As a grizzled old engineer once intoned with great foreboding, the invention of the internal combustion engine will turn out to be the single biggest cause of environmental destruction in the history of the planet.
While this is an example of extreme gloom and doom, in terms of pollution, conventional motor vehicles account for 30% of global carbon emissions so eradicating them is viewed as a quick win to combat climate change.
Sales of electric cars are leading the new car market
Electrification of transport is seen as the best way forward so now we are now involved in a race towards zero up against a looming ban on sales of new petrol & diesel cars is just under 8 short years away.
Of course, the 2030 date is all government directed leaving the practicalities of how an all-electric future is achieved to the manufacturers and privately funded organisations who will fast track the charging network, build the Gigafactories and manage the not so green recycling of EVs; on top of the definitely not green sourcing of the huge amount of rare earth metals and minerals required to build the batteries.
That said, sales of electric cars are leading the new car market and even the used electric car market is thriving.
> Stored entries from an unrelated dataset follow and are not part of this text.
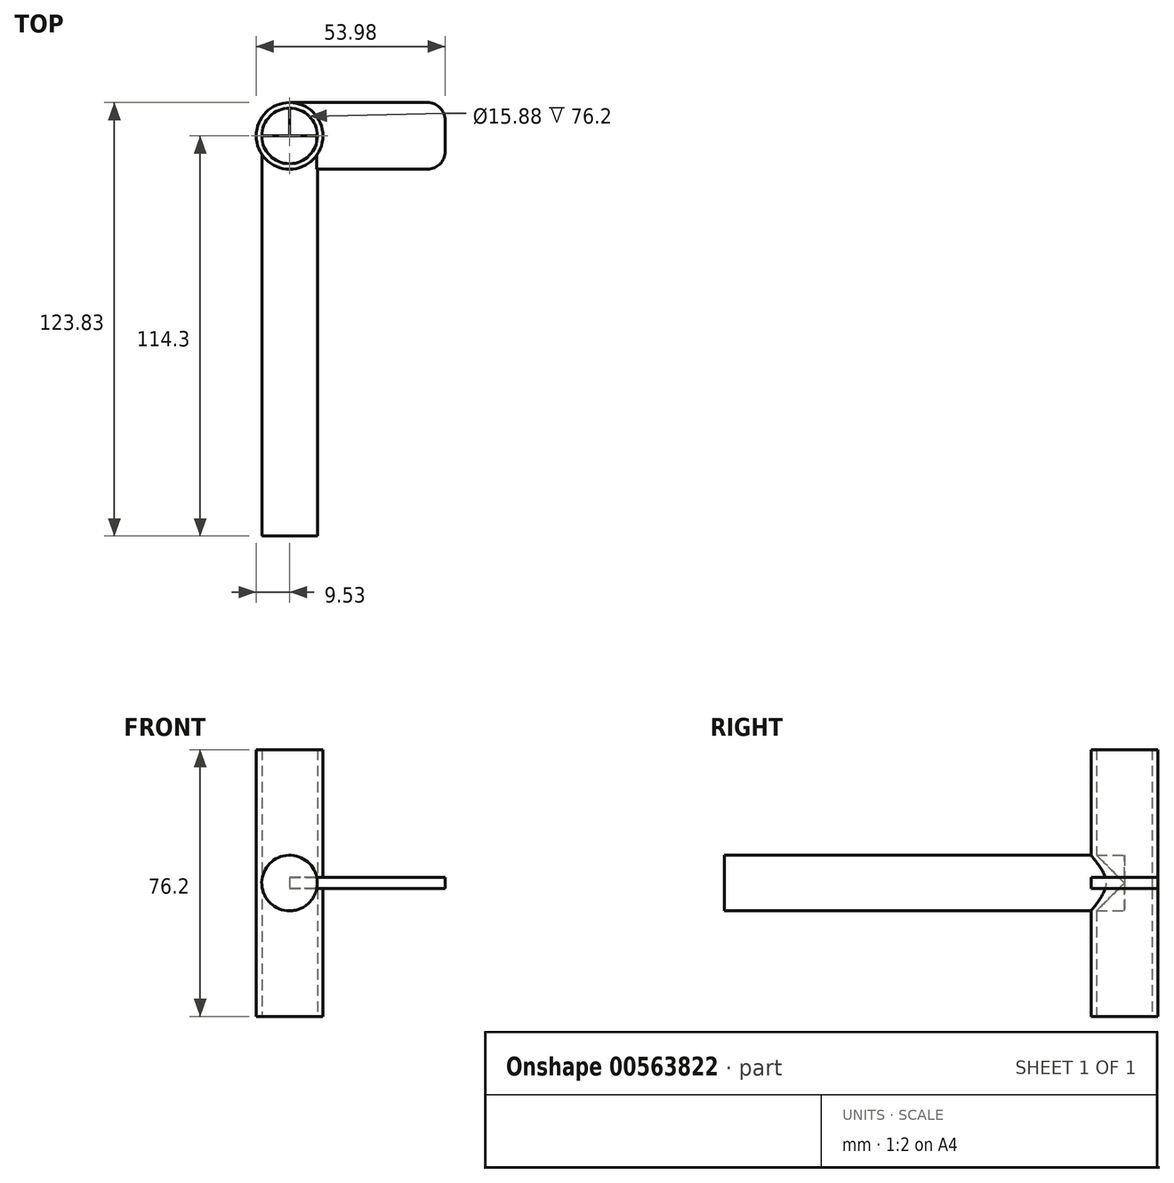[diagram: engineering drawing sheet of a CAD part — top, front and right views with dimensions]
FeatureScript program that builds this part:
annotation { "Feature Type Name" : "Feature", "Feature Type Description" : "" }
export const myFeature = defineFeature(function(context is Context, id is Id, definition is map)
    precondition{}
    {
        {
            var Q0;
            Q0=qCreatedBy(makeId("Top.planeOp"),FACE);
            var sketch = newSketch(context, id + "F0", { "sketchPlane" : qUnion([Q0])});
            skCircle(sketch, "E0", {"center": v(0, 0) * mm, "radius": 9.53 * mm});
            skCircle(sketch, "E1", {"center": v(0, 0) * mm, "radius": 7.94 * mm});
            skSolve(sketch);
        }
        {
            var Q0;
            Q0=makeQuery(id+"F0.imprint","IMPRINT",FACE,{"disambiguationData":[TD([[makeQuery(id+"F0.imprint","IMPRINT",EDGE,{"derivedFrom":sQuery(id+"F0.wireOp",EDGE,"E0")}),1.0]])]});
            extrude(context, id + "F1", {"entities" : qUnion([Q0]), "endBound" : BoundingType.SYMMETRIC, "depth" : 76.2 * mm, "offsetDistance" : 25.4 * mm});
        }
        {
            var Q0;
            Q0=qCreatedBy(makeId("Right.planeOp"),FACE);
            var sketch = newSketch(context, id + "F2", { "sketchPlane" : qUnion([Q0])});
            skLineSegment(sketch, "E2.bottom", {"start": v(9.53, 1.59) * mm, "end": v(-9.53, 1.59) * mm});
            skLineSegment(sketch, "E2.top", {"start": v(9.53, -1.59) * mm, "end": v(-9.53, -1.59) * mm});
            skLineSegment(sketch, "E2.left", {"start": v(9.53, 1.59) * mm, "end": v(9.53, -1.59) * mm});
            skLineSegment(sketch, "E2.right", {"start": v(-9.53, 1.59) * mm, "end": v(-9.53, -1.59) * mm});
            skPoint(sketch, "E2.middle", {"position": v(0, 0) * mm});
            skSolve(sketch);
        }
        {
            var Q0;
            Q0 = qSketchRegion(id + "F2", true);
            extrude(context, id + "F3", {"entities" : qUnion([Q0]), "operationType" : NewBodyOperationType.ADD, "depth" : 44.45 * mm, "offsetDistance" : 25.4 * mm});
        }
        {
            var Q0;
            Q0=makeQuery(id+"F3.opExtrude","CAP_EDGE",EDGE,{"disambiguationData":[OSD([sQuery(id+"F2.wireOp",EDGE,"E2.right")])],"isStart":false});
            var Q1;
            Q1=makeQuery(id+"F3.opExtrude","CAP_EDGE",EDGE,{"disambiguationData":[OSD([sQuery(id+"F2.wireOp",EDGE,"E2.left")])],"isStart":false});
            fillet(context, id + "F4", {"entities" : qUnion([Q0, Q1]), "radius" : 5.08 * mm, "tangentPropagation" : true, "allowEdgeOverflow" : false});
        }
        {
            var Q0;
            Q0=qCreatedBy(makeId("Front.planeOp"),FACE);
            var sketch = newSketch(context, id + "F5", { "sketchPlane" : qUnion([Q0])});
            skCircle(sketch, "E3", {"center": v(0, 0) * mm, "radius": 7.94 * mm});
            skSolve(sketch);
        }
        {
            var Q0;
            Q0 = qSketchRegion(id + "F5", true);
            extrude(context, id + "F6", {"entities" : qUnion([Q0]), "operationType" : NewBodyOperationType.ADD, "depth" : 114.3 * mm, "offsetDistance" : 25.4 * mm});
        }
    });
So far this is already making an impact with the SMMT reporting earlier in the month that Average new car CO2 emissions fell by 11.2%.This is down to a switch to electric cars but the sensible hybrid is also making a difference and yet this breed of car with its ability to deliver the best of both worlds is also on the way out just five years after the rest of ICE cars.
Hydrogen and synthetic fuelled vehicles offer a viable alternative
Not all forward thinkers are putting all their eggs in an electric basket because they realise when transitioning from one established technology to another fledgling technology, there has to be something in between. Happily, this is an exciting time where hydrogen and synthetic fuelled vehicles are able to offer a viable alternative.
The roll out of electrification to other sectors is still some off with the likes of heavy-duty construction machinery more suited to hydrogen than puny electric. Tesco is introducing electric HGVs to its fleet but wisely they are going for smaller regional trials over shorter distances starting off in Wales where there is 30 miles between depots with charging points. In other words, electrification when it makes sense.
Is it definitely end of the internal combustion engine?
Whatever the plan, when it finally comes together it has to be interconnected and flexible not the least because if everyone has to drop ICE and has no means of accessing electric personal transport, it will be the end of democracy for the car owning public.
Plus, with the news that oil giant bp is investing in Green Biofuels it becomes more likely we can retain the technology but just put a clean propellant in the tank. So, we need to ask ourselves: are we really sure it’s the end of the internal combustion engine?